Matter of Farbman & Sons v New York City Health & Hosps. Corp. (62 NY2d 75, supra) need not be applied so inexorably and extended in this fashion. In Farbman, this Court held that records which were subject to disclosure under FOIL could not be withheld merely because the requestor was a civil litigant against the agency, and rejected a blanket exemption from FOIL based on CPLR article 31 (id., at 78, 80-81). That holding relied on especially the fact that " 'the standing of one who seeks access to records under the Freedom of Information Law is as a member of the public, and neither enhanced * * * nor restricted * * * because he is also a litigant or potential litigant’ ” (id., at 82, quoting Matter of John P. v Whalen, 54 NY2d 89, 99 [citations omitted]).
*282In these cases, the official respondents do not seek exemption from FOIL because the petitioners are defendants in criminal proceedings, but because of the interagency nature of the requested documents themselves (DOS’s and officers’ memo books). Interestingly and perhaps ironically, the rule of this case should entitle victims, and others, to disclosure of these same materials under a fair-game-for-all application of these enhanced FOIL principles. That may well multiply the administrative difficulty and, perhaps, even impossibility of compliance.
Substantial public policy considerations underlie the encouragement of and incentives for members of the community to be forthcoming with information serving the investigation of criminal activity and the apprehension and prosecution of criminals. Accurate and complete recordkeeping by officers is also important. Granting general access to raw observations, suppositions, notations and opinions, as in these cases, cannot well serve those overriding objectives in the criminal jurisprudence arena.
Thus, I vote to affirm in each case.
In Matter of Gould v New York City Police Dept. and Matter of DeFelice v New York City Police Dept.: Order reversed, with costs, and matter remitted to Supreme Court, New York County, for further proceedings in accordance with the opinion herein.

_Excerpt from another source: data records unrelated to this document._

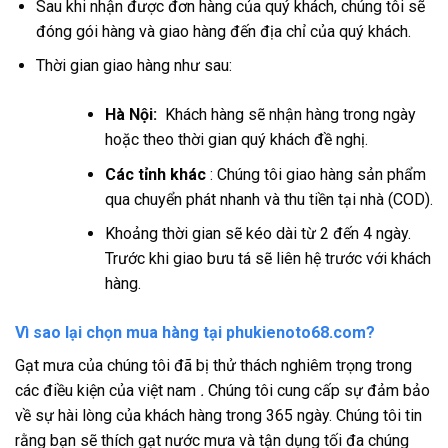
Sau khi nhận được đơn hàng của quý khách, chúng tôi sẽ
đóng gói hàng và giao hàng đến địa chỉ của quý khách.
Thời gian giao hàng như sau:
Hà Nội:
Khách hàng sẽ nhận hàng trong ngày
hoặc theo thời gian quý khách đề nghị.
Các tỉnh khác
: Chúng tôi giao hàng sản phẩm
qua chuyển phát nhanh và thu tiền tại nhà (COD).
Khoảng thời gian sẽ kéo dài từ 2 đến 4 ngày.
Trước khi giao bưu tá sẽ liên hệ trước với khách
hàng.
Vì sao lại chọn mua hàng tại phukienoto68.com?
Gạt mưa của chúng tôi đã bị thử thách nghiêm trọng trong
các điều kiện của việt nam
.
Chúng tôi cung cấp sự đảm bảo
về sự hài lòng của khách hàng trong 365 ngày. Chúng tôi tin
rằng bạn sẽ thích gạt nước mưa và tận dụng tối đa chúng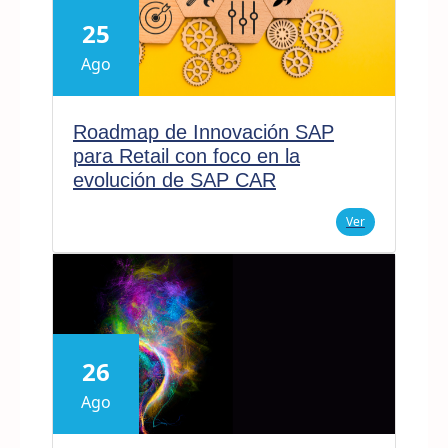
25
Ago
Roadmap de Innovación SAP
para Retail con foco en la
evolución de SAP CAR
Ver
26
Ago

Chief Judge Kaye and Judges Simons, Titone, Smith and Levine concur with Judge Ciparick; Judge Bellacosa dissents and votes to affirm in a separate opinion.

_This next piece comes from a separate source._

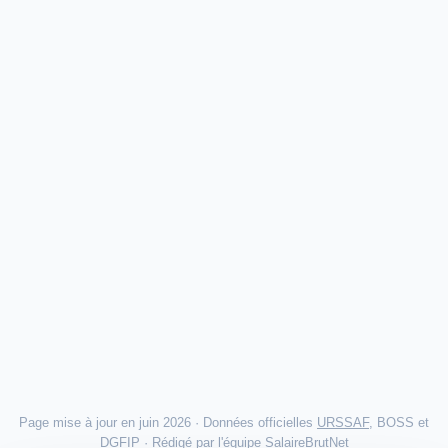
Page mise à jour en juin 2026 · Données officielles
URSSAF
, BOSS et
DGFIP · Rédigé par l'
équipe SalaireBrutNet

In Matter of Scott v New York City Police Dept.: Order modified, without costs, and matter remitted to Supreme Court, New York County, for further proceedings in accordance with the opinion herein and, as so modified, affirmed.
Chief Judge Kaye and Judges Simons, Titone, Smith and Levine concur with Judge Ciparick; Judge Bellacosa dissents in part and votes to affirm in a separate opinion.